Tetapi pada kenyataannya untuk bisa memenuhi hal tersebut, film harus berhadapan dengan sensor. Bentuknya bisa beragam dan bersumber dari mana saja. Seperti institusi negara, paramiliter, organisasi masyarakat tertentu, hingga swasensor setiap orang. Dengan kata lain, kehadiran film pendek sebagai medium yang independen dan bagaimana ia berhadapan dengan sensor akan selalu berhubungan dengan perkembangan demokrasi.

FFD | Call For Entry 2019

Selain konteks sosial dan politik, satu hal yang tidak bisa dilepaskan adalah bagaimana perkembangan film Indonesia bersinggungan dengan urusan ekonomi. Untuk yang satu ini, menjadi penting ditilik kembali ketika dalam satu dekade terakhir berbagai forum pendanaan dan pasar film mulai tumbuh di Indonesia, Asia Tenggara, dan bahkan Asia. 

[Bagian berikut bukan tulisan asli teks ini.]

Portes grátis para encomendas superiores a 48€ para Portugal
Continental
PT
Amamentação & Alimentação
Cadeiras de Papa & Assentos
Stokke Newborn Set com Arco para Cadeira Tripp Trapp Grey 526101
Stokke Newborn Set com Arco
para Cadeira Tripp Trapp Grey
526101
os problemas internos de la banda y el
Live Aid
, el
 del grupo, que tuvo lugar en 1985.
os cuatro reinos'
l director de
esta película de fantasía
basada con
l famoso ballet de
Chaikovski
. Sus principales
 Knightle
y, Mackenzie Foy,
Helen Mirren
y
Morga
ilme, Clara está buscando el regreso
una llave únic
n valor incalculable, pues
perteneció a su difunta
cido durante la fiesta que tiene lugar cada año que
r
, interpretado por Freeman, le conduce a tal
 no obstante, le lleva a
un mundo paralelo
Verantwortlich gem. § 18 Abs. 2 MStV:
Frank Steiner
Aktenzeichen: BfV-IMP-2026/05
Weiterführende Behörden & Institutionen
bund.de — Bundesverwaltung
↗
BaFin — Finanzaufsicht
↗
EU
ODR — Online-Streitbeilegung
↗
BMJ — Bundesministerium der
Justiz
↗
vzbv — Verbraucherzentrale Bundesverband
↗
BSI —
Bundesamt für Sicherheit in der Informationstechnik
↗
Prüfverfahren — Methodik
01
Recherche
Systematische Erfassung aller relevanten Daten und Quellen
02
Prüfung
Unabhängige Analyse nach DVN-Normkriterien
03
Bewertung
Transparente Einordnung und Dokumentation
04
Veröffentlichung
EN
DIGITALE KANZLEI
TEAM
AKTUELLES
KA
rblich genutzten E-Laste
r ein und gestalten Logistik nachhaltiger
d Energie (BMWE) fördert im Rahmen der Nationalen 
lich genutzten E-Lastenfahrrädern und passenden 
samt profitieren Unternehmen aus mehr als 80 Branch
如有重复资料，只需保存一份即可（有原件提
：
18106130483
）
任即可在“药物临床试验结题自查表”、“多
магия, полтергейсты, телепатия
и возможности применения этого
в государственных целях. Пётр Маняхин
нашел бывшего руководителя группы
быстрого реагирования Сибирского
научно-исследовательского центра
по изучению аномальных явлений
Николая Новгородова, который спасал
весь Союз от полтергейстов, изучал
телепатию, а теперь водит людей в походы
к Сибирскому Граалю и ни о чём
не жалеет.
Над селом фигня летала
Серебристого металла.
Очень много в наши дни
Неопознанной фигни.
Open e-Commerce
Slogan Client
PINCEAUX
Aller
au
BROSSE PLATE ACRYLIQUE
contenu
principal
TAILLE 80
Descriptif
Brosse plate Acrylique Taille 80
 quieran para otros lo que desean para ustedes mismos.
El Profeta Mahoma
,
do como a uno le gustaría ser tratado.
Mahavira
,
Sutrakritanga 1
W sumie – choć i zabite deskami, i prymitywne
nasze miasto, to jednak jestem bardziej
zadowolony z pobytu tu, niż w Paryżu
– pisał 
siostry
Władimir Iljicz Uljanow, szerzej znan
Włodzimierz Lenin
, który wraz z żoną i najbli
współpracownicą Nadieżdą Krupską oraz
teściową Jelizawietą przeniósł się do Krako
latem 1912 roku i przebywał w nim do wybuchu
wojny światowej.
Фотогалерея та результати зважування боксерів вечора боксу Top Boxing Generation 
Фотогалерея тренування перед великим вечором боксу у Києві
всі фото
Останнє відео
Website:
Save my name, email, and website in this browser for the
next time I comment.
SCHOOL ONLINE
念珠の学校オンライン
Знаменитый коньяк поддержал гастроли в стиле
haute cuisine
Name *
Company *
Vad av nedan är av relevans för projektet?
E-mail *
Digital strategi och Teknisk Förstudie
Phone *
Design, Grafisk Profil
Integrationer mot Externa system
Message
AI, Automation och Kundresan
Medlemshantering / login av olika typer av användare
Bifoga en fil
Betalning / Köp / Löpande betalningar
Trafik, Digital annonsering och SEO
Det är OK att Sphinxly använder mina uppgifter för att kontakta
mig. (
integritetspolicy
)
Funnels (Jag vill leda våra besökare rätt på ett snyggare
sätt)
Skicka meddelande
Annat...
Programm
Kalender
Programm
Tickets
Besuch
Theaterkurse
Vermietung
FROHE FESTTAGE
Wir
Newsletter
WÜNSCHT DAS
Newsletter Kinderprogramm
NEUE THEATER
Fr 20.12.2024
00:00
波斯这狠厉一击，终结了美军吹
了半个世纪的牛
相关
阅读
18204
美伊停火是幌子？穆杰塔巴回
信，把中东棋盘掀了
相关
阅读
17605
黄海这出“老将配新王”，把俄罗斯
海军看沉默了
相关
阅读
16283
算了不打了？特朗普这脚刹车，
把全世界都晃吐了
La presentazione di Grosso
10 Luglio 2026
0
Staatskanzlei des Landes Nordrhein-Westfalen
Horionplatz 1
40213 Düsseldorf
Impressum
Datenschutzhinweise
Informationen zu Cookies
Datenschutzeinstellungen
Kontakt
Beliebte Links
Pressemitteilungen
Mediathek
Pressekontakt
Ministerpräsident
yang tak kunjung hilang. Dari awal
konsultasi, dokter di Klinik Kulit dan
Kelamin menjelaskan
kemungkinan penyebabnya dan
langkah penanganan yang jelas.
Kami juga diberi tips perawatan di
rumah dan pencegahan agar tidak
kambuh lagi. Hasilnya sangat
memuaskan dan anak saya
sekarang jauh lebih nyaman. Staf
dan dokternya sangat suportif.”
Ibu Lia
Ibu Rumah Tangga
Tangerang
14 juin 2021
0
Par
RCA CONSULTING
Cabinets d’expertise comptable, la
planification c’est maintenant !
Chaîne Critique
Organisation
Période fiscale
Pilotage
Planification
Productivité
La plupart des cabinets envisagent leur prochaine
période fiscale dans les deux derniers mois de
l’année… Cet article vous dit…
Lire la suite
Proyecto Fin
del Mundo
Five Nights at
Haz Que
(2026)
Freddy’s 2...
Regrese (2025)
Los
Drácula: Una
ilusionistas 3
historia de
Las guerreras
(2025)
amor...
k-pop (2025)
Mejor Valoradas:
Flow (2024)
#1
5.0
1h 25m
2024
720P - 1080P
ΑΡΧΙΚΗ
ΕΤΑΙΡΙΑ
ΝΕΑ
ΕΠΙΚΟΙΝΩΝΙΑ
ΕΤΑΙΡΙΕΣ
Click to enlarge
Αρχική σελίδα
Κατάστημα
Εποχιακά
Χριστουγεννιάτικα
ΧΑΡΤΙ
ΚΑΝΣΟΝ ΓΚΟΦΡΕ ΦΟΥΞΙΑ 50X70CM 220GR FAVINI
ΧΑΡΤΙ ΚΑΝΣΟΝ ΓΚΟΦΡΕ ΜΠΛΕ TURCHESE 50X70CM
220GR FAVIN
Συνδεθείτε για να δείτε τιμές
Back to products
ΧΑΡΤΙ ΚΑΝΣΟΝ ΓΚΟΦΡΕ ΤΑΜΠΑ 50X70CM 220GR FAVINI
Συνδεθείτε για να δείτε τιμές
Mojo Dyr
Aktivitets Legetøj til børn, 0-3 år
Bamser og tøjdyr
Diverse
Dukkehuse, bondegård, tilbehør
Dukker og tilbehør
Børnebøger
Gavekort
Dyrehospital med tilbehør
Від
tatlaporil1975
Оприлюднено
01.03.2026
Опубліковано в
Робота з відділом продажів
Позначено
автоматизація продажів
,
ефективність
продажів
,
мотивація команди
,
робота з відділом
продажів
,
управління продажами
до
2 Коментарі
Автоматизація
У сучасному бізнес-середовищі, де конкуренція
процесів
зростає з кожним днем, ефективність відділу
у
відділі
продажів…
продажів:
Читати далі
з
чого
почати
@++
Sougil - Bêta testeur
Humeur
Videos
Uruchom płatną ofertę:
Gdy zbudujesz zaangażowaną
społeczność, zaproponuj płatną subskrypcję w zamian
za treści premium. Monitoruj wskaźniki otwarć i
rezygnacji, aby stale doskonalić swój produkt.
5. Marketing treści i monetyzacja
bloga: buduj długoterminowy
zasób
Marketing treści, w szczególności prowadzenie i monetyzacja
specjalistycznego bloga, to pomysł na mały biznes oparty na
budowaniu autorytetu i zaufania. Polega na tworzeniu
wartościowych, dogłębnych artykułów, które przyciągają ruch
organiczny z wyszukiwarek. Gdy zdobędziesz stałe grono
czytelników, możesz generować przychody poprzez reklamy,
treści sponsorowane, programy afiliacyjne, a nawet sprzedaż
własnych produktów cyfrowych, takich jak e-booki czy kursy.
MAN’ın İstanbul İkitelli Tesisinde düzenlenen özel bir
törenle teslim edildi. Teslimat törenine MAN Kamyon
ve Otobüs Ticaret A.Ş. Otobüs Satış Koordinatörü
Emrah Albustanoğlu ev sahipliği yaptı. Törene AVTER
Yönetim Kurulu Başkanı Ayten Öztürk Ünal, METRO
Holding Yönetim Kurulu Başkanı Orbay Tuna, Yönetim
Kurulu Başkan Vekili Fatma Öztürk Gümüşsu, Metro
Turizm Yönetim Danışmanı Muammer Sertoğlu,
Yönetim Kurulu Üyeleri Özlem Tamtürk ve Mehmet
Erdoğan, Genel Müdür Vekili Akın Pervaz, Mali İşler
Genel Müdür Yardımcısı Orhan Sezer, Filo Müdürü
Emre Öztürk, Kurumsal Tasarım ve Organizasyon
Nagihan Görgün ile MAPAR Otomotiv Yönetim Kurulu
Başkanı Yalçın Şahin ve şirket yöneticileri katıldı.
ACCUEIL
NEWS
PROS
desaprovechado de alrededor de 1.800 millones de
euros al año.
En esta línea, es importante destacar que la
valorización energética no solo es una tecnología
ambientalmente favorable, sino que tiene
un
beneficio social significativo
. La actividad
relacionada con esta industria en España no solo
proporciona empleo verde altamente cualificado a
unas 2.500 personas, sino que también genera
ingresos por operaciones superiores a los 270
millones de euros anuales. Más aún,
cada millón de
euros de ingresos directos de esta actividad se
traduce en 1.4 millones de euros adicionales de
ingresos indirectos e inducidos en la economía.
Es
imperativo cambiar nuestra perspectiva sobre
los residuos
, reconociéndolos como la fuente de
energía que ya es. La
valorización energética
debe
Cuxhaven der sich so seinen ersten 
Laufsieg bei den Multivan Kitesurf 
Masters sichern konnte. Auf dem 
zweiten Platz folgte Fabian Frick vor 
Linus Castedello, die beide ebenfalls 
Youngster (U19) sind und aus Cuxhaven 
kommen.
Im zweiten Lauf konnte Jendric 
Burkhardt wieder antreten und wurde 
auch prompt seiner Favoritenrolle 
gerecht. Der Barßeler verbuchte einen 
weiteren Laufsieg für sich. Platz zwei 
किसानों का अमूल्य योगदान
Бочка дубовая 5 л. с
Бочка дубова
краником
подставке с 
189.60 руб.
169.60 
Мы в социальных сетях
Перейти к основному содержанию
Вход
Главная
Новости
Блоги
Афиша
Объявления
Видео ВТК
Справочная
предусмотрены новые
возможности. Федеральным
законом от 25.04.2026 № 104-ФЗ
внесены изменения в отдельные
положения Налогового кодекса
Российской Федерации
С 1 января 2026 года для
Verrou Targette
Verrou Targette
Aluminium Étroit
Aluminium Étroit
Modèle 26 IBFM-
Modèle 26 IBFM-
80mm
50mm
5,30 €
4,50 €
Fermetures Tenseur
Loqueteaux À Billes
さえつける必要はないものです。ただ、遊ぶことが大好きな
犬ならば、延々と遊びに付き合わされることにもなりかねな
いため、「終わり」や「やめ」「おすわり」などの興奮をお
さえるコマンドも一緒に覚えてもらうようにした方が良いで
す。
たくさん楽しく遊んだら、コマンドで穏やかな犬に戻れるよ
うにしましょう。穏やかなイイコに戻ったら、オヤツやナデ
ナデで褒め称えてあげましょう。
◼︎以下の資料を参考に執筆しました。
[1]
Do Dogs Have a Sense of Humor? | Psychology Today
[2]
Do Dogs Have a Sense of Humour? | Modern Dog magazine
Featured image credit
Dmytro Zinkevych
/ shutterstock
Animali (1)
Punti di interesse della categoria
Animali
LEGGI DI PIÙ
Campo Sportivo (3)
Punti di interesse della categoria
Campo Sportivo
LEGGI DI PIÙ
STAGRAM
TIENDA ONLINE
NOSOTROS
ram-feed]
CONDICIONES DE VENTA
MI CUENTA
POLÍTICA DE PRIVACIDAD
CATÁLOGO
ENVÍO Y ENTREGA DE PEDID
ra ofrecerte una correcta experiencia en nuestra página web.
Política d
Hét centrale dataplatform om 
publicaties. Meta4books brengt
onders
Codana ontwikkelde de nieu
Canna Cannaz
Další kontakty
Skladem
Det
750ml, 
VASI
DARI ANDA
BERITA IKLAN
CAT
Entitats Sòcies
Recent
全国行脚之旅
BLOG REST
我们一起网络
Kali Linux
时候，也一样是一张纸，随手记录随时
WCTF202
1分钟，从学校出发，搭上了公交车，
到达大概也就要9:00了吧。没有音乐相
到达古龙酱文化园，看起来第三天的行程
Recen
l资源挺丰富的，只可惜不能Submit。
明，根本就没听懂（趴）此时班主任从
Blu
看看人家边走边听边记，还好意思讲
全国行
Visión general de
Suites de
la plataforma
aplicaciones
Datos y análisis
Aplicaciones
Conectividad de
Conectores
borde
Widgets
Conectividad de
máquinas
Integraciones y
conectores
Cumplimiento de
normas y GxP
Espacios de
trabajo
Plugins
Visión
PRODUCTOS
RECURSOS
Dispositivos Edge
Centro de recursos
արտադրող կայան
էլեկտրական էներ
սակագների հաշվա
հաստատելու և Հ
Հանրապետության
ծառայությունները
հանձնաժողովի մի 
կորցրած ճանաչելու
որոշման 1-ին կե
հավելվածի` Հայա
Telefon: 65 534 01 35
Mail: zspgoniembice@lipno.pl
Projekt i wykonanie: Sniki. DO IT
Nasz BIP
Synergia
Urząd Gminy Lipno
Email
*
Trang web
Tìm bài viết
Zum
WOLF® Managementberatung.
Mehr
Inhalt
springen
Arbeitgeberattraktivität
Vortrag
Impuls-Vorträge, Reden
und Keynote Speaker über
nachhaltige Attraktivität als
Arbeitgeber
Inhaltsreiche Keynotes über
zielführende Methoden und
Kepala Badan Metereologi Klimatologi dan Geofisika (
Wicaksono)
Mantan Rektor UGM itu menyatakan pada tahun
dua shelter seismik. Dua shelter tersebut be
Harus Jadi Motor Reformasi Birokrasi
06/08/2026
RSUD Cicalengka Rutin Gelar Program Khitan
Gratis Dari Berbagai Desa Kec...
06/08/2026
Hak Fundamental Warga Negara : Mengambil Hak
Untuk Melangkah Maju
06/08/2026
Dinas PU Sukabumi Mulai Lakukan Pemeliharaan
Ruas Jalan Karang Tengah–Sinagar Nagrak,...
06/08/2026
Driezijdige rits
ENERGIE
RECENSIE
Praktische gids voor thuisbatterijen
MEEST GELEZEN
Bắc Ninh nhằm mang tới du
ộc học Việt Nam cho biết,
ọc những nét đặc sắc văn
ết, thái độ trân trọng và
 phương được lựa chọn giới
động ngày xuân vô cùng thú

Hal tersebut berdampak pada pola produksi yang menjadi lebih variatif. Pendanaan itu juga turut memengaruhi estetika dan narasi film. Philip Cheah, founder pop culture magazine asal Singapura BigO dalam pengantar Jogja-Netpac Asian Film Festival 2014 lalu menyebut bahwa modus pendanaan secara tak langsung memunculkan klise-klise baru, terutama dalam sinema independen.  “Ritme dalam gerak lamban, shoot panjang yang bermakna serta momen absurd namun puitik” disebut Philip sebagai kiasan yang mudah sekali ditemui dalam film-film Indonesia yang berhasil melanglang ke festival internasional dan mendapat kucuran duit.

Atas berbagai kelindan itu, maka muncul pertanyaan-pertanyaan yang bisa diajukan mengenai bagaimana pendanaan memengaruhi produksi hingga distribusi film. Bagaimanapun, forum pendanaan juga memiliki logikanya sendiri.  Sebagai bagian apparatus yang mempertemukan problem sosial dengan publik yang lebih luas, lantas sejauh apa film yang didanai oleh lembaga atau pendonor tertentu bernegosiasi dalam situasi ini? 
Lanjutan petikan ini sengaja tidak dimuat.